Securing Applications from Untrusted Operating Systems using Enclaves
19 Nov 2018 Monday, 04:00 PM to 05:30 PM
COM2 Level 4
Executive Classroom, COM2-04-02
For decades, we have been building software with the default assumption of a trusted underlying stack such as the operating system. From a security standpoint, the status quo has been a hierarchical trust model, where trusting one layer implies trusting all the layers underneath it. However, with new usage models such as outsourced computing and analytics on third-party cloud services, trusting the operating system is no longer an option.
As a result, modern CPUs have started supporting new abstractions which address the threats of an untrusted operating system. Intel Software Guard Extensions (SGX) is one such new security capability available in commodity CPUs shipping from 2015. It allows user-level application code to execute in enclaves which are isolated from all other software on the system, even from the privileged operating system or hypervisor. However, these architectural solutions offer a trade-off between security, ease of usability, and compatibility with legacy software (both operating systems and applications).
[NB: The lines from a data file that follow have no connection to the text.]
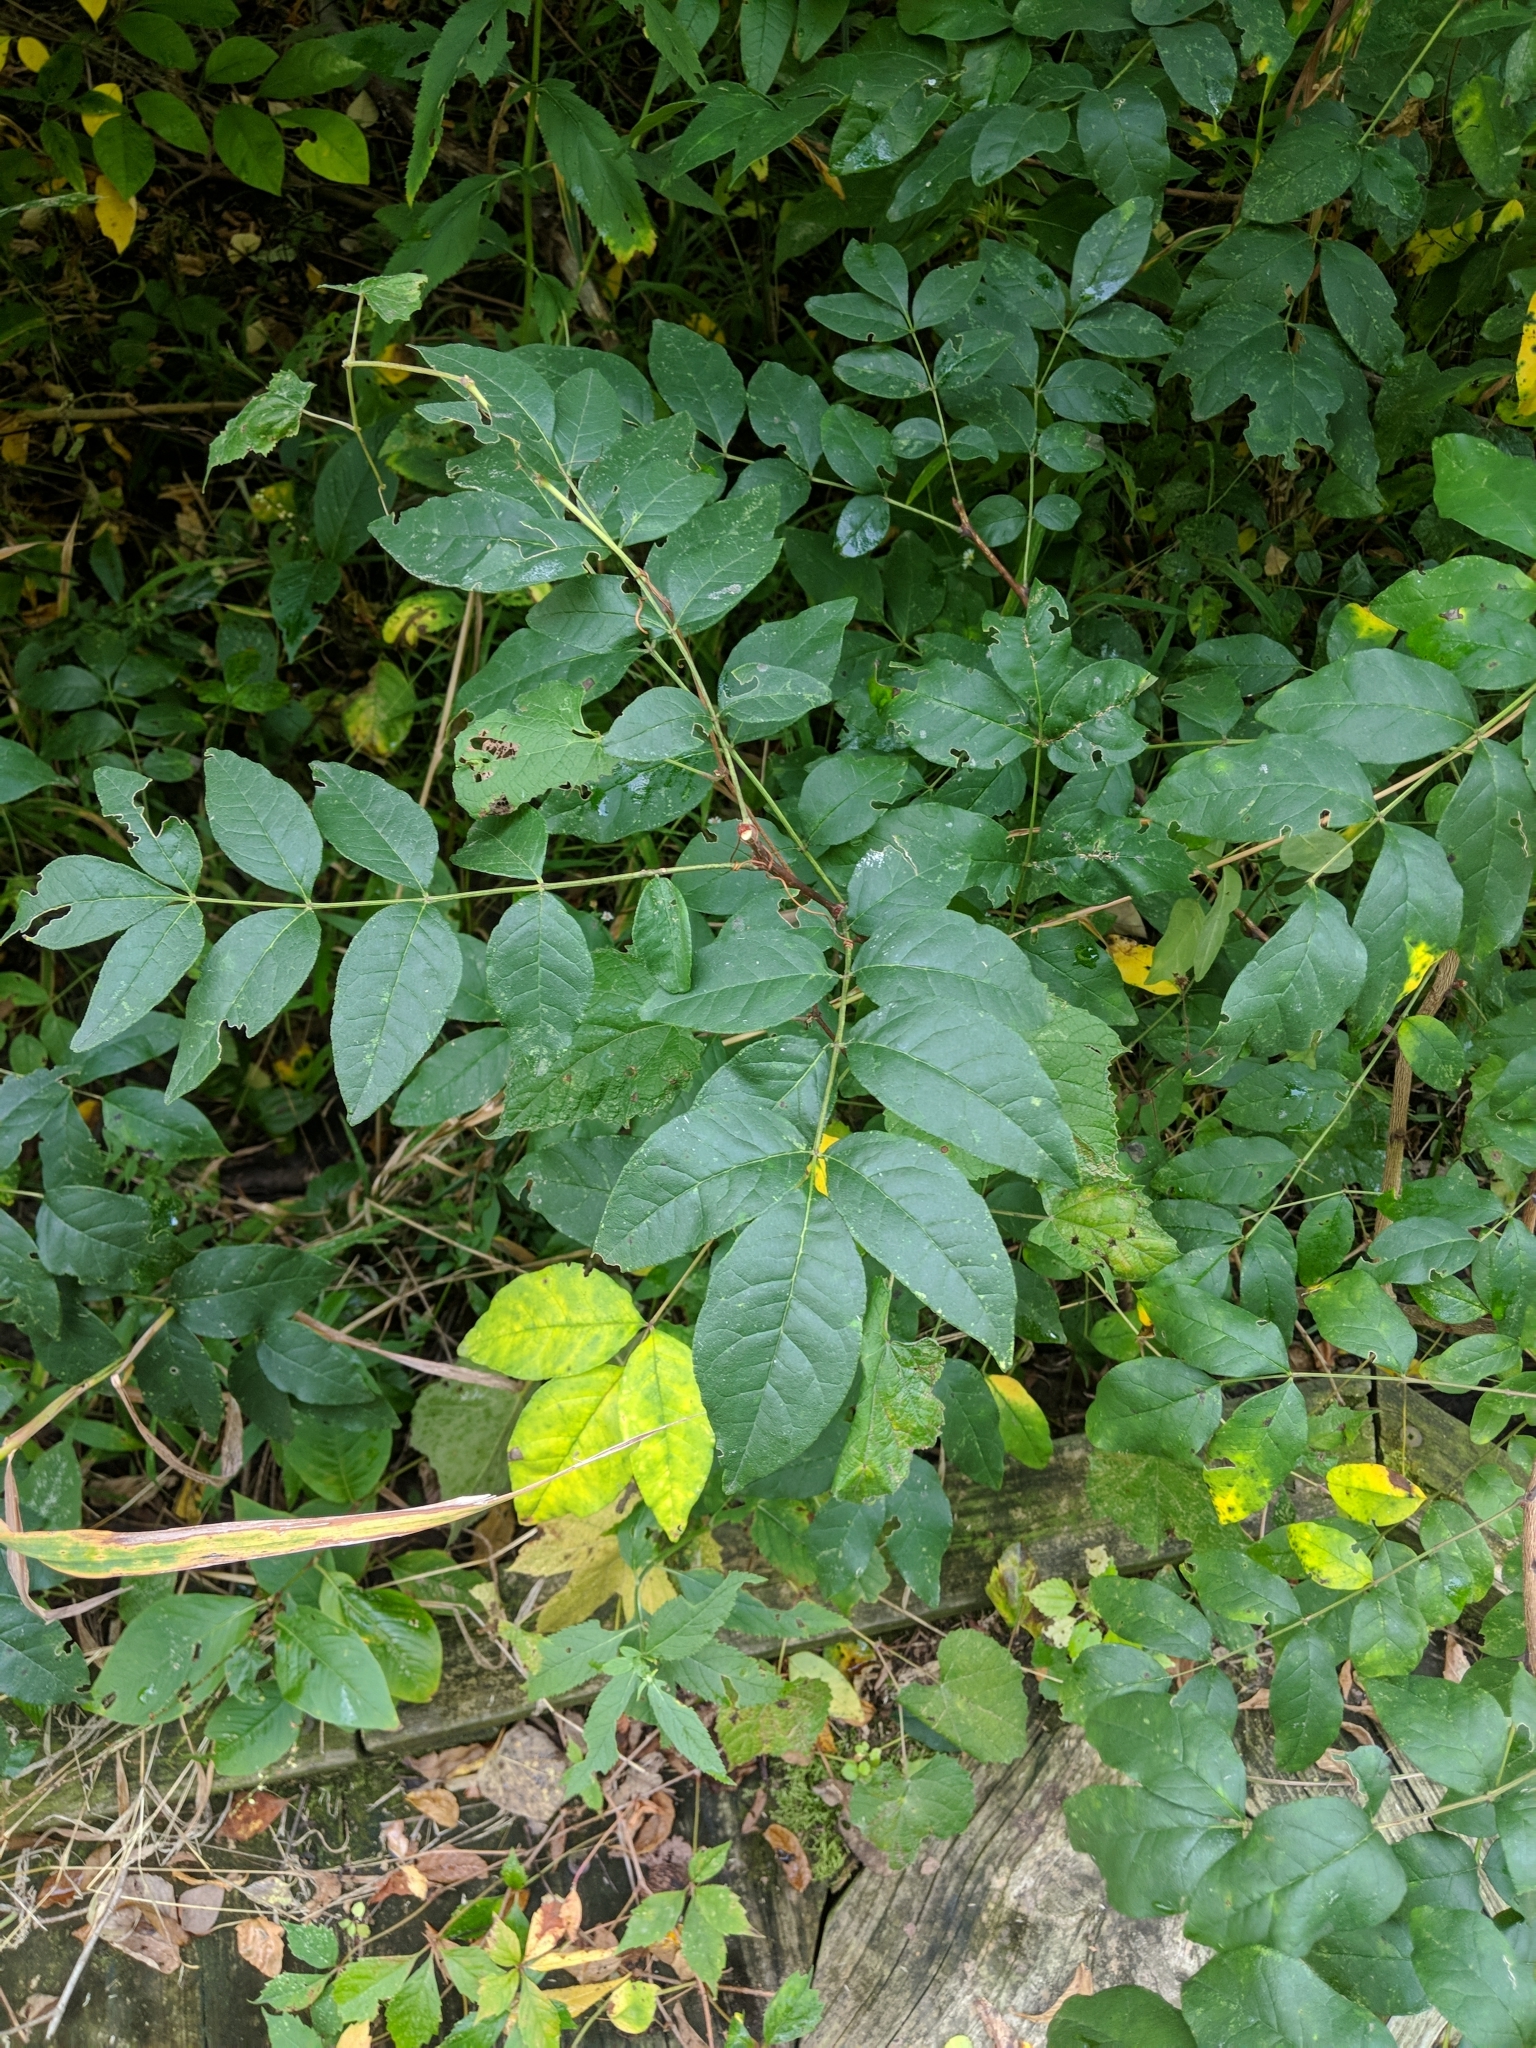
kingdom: Plantae
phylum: Tracheophyta
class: Magnoliopsida
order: Sapindales
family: Rutaceae
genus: Zanthoxylum
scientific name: Zanthoxylum americanum
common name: Northern prickly-ash
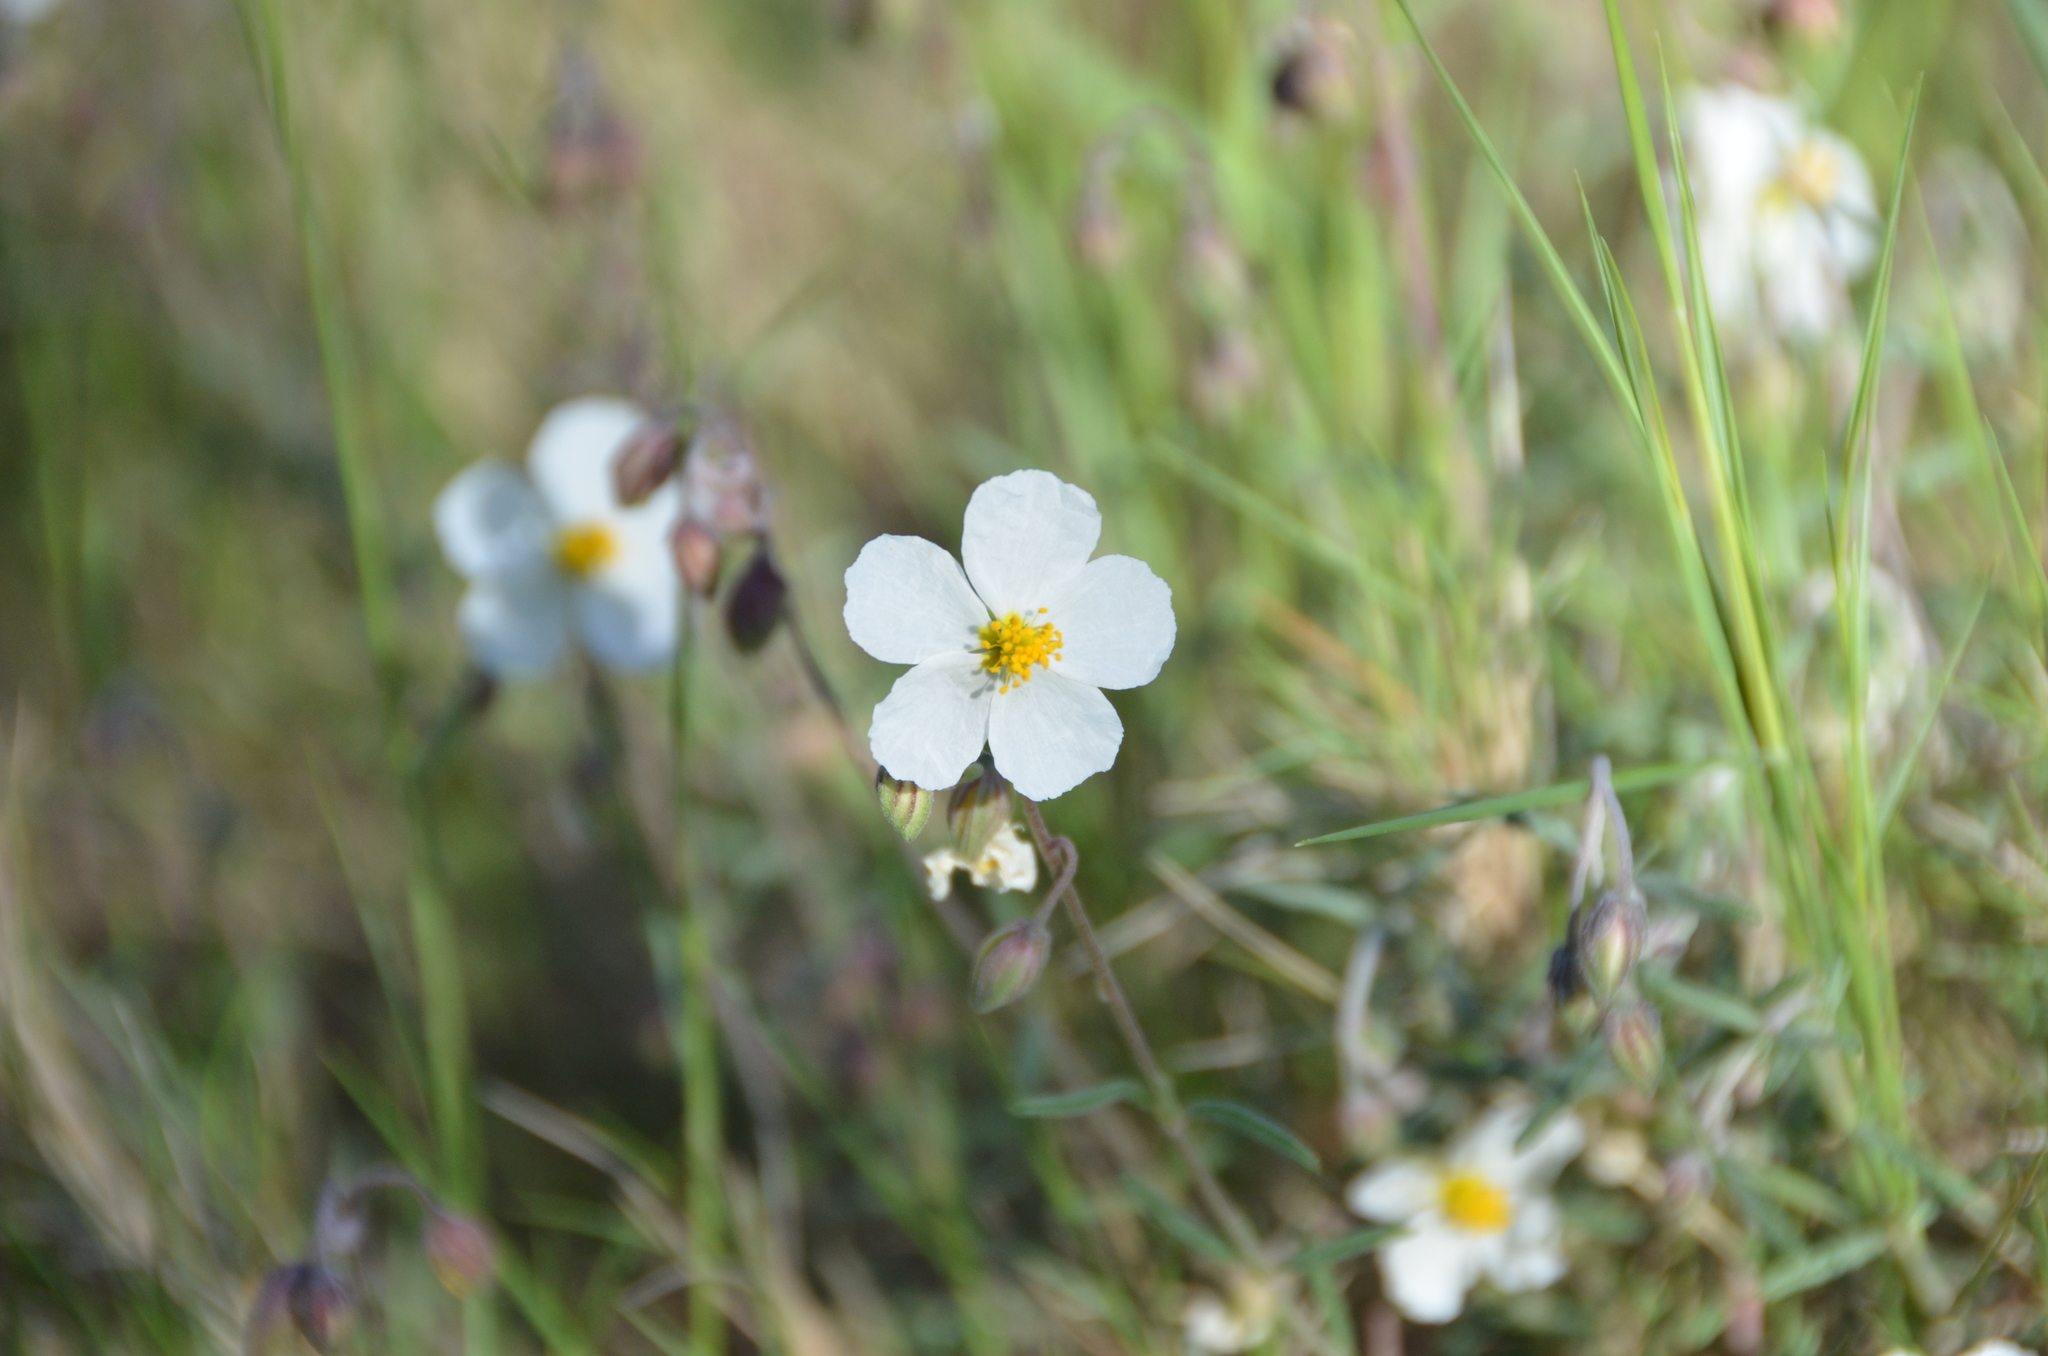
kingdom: Plantae
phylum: Tracheophyta
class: Magnoliopsida
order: Malvales
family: Cistaceae
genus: Helianthemum
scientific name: Helianthemum apenninum
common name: White rock-rose
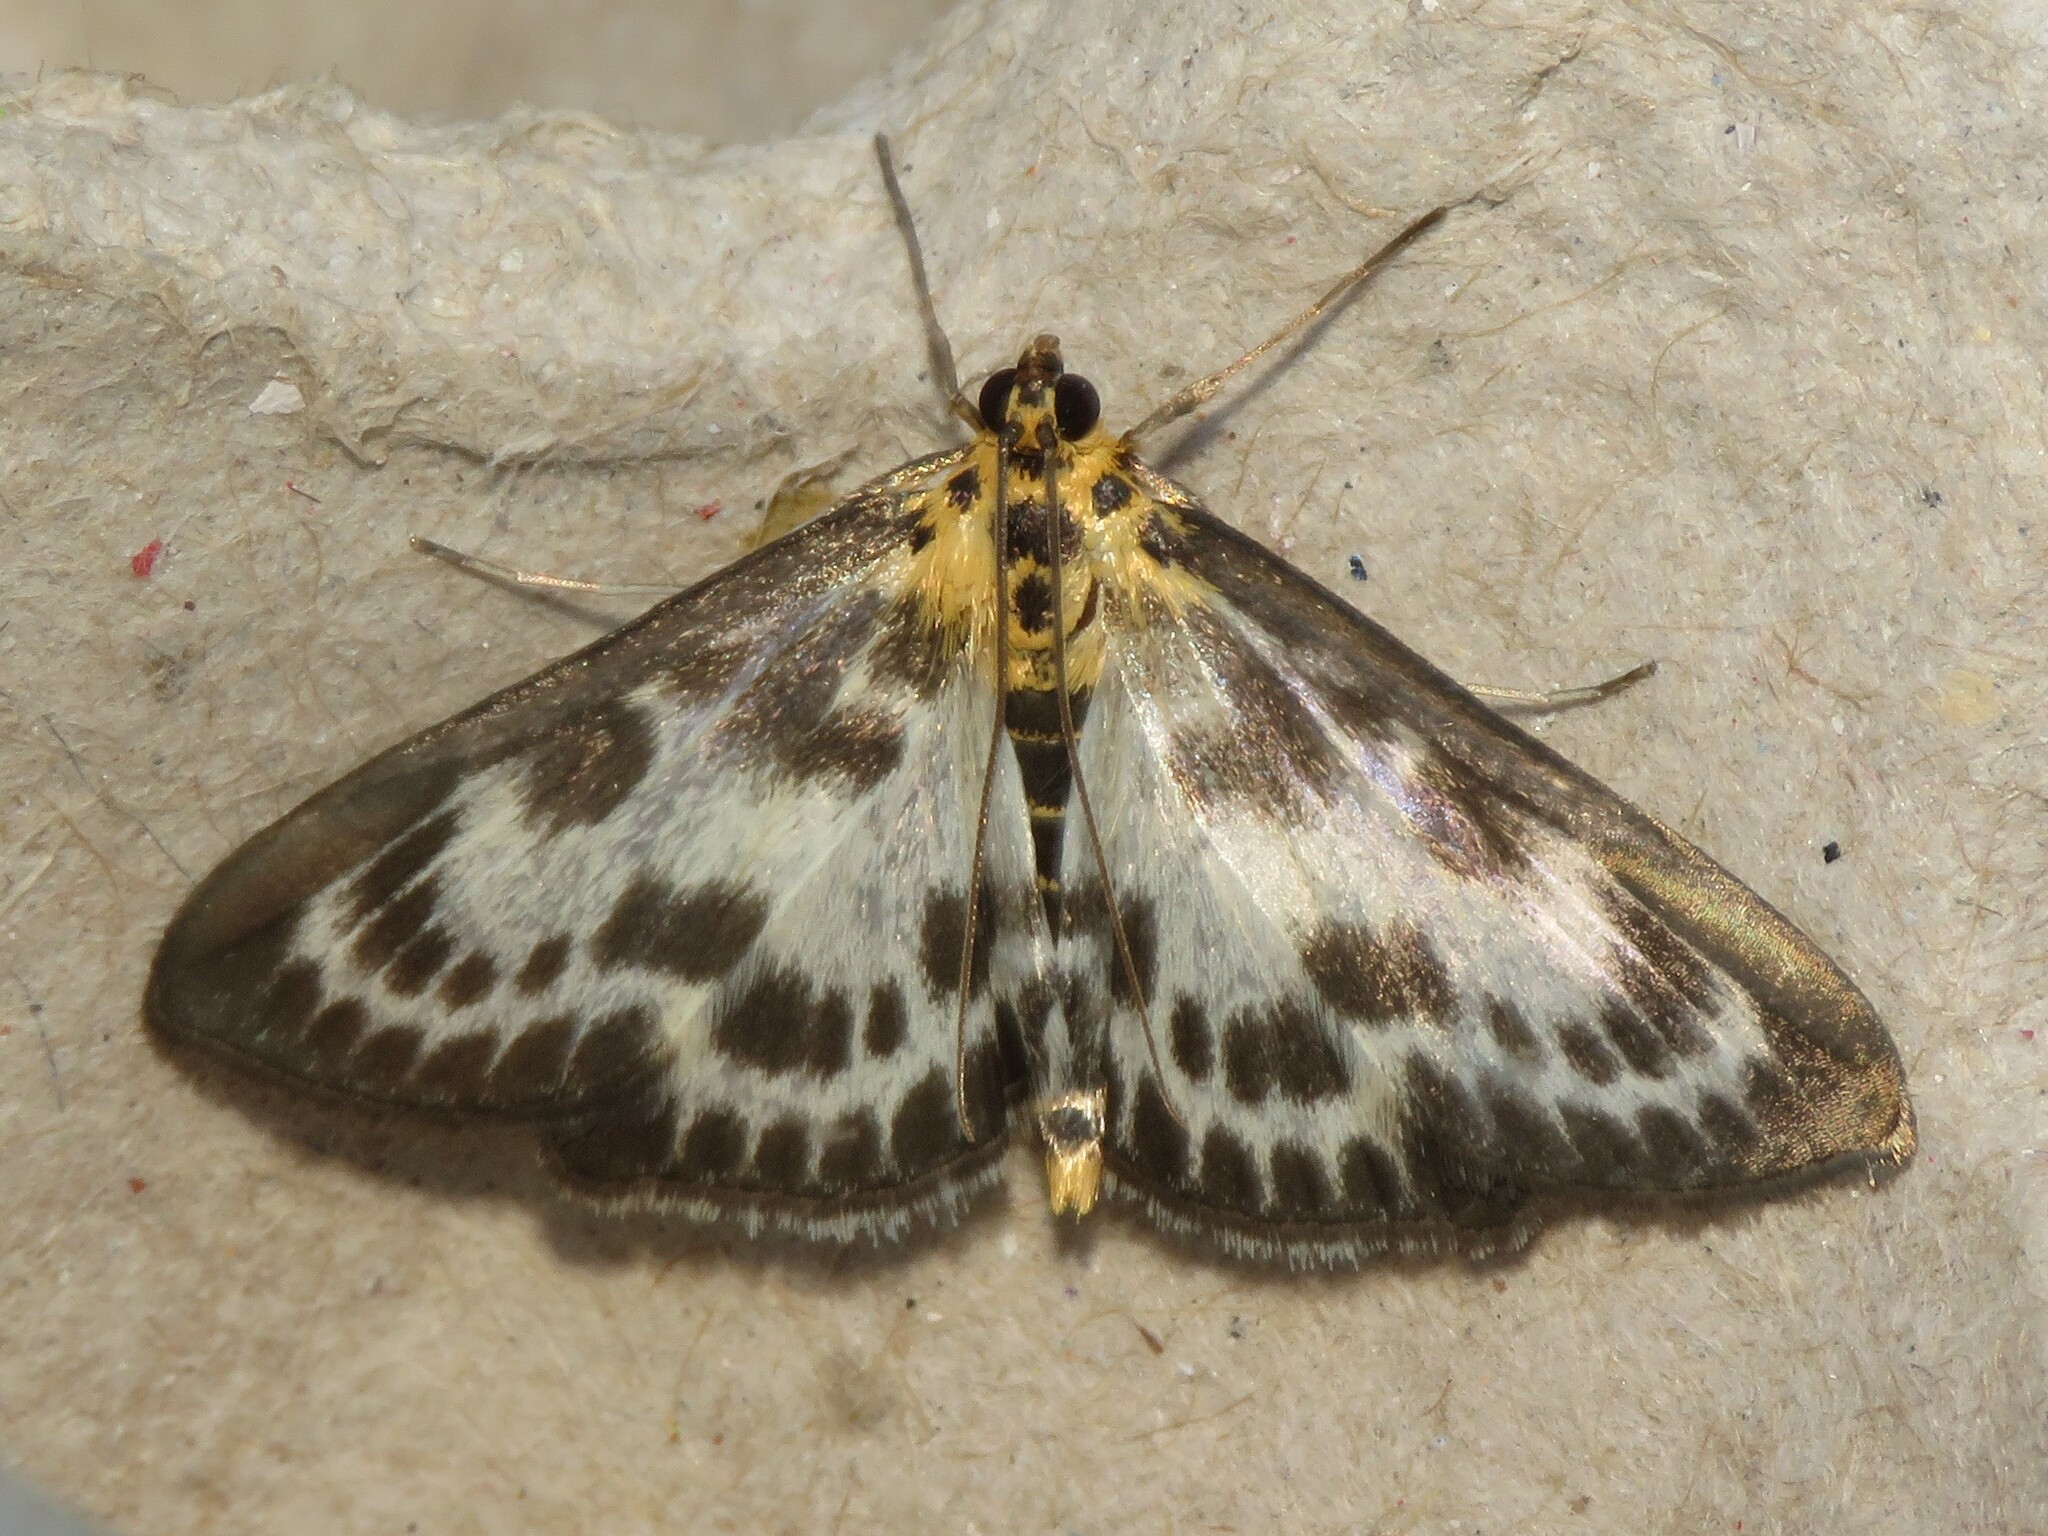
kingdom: Animalia
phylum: Arthropoda
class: Insecta
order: Lepidoptera
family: Crambidae
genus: Anania
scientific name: Anania hortulata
In this thesis, we envision a low trusted computing base(TCB), POSIX-compatible, side-channel resistant, and a formally verified solution which allows users to securely execute their applications on an untrusted operating system. To this end, we first build architectural support to execute user-level applications in an isolated execution environment. This architecture design is akin Intel SGX extensions, albeit achieving compatibility and scalability with legacy applications. Second, we build a low-TCB solution to execute legacy applications on Intel SGX platform. Third, we demonstrate the threat of a new class of attacks called page fault side-channel on cryptographic library implementations executing in Intel SGX. We build systematic defenses in hardware as well as software to prevent leakage via this side-channel. Finally, we formally model the class of attacks that the OS can launch against SGX enclaves via the filesystem API; and develop a complete set of formally verified specifications and implementation to disable them.